- _PROBLEM DESCRIPTION_:
Can you reproduce the records below word for word, leaving out the pictures?

====== SOURCE DATA

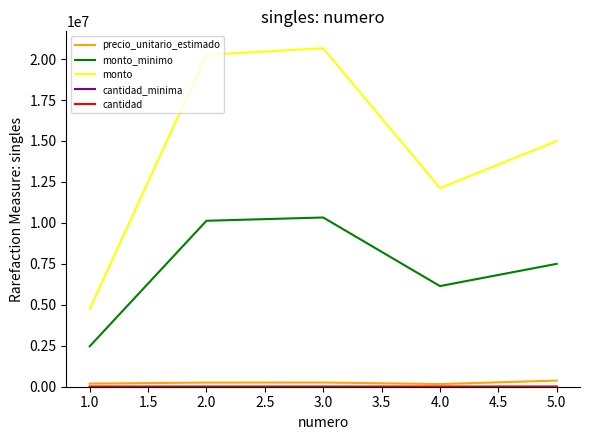

Which series has the largest total across all categories?

monto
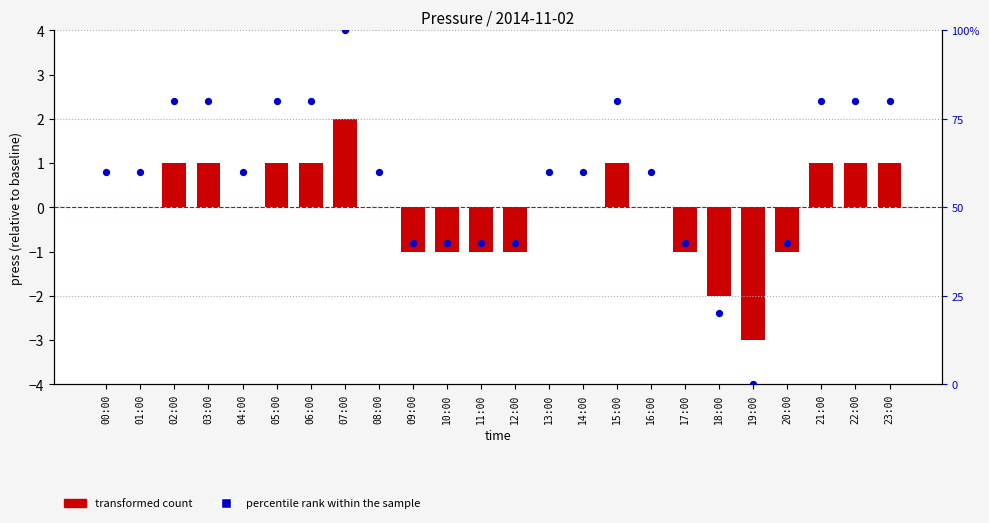

Which series contains the highest Y value?

percentile rank within the sample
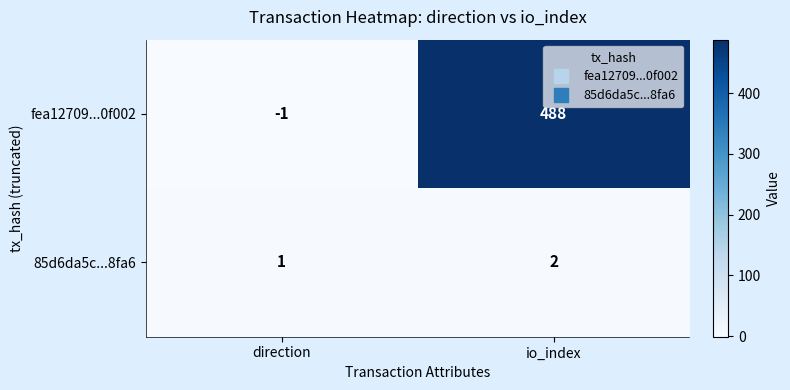

Reading left to right, extract all data points from this chart.

fea12709...0f002: direction=-1	io_index=488
85d6da5c...8fa6: direction=1	io_index=2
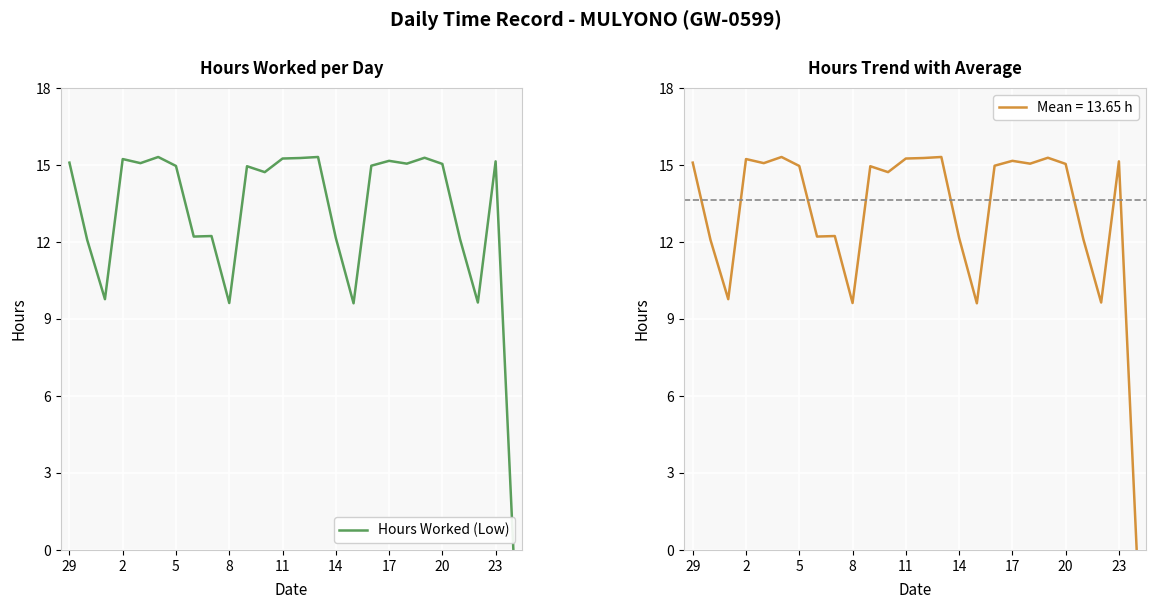

What is the average value?

13.1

============

- _ANSWER_:
Which series has the largest total across all categories?

monto

Which series contains the highest Y value?

percentile rank within the sample

Reading left to right, extract all data points from this chart.

fea12709...0f002: direction=-1	io_index=488
85d6da5c...8fa6: direction=1	io_index=2

What is the average value?

13.1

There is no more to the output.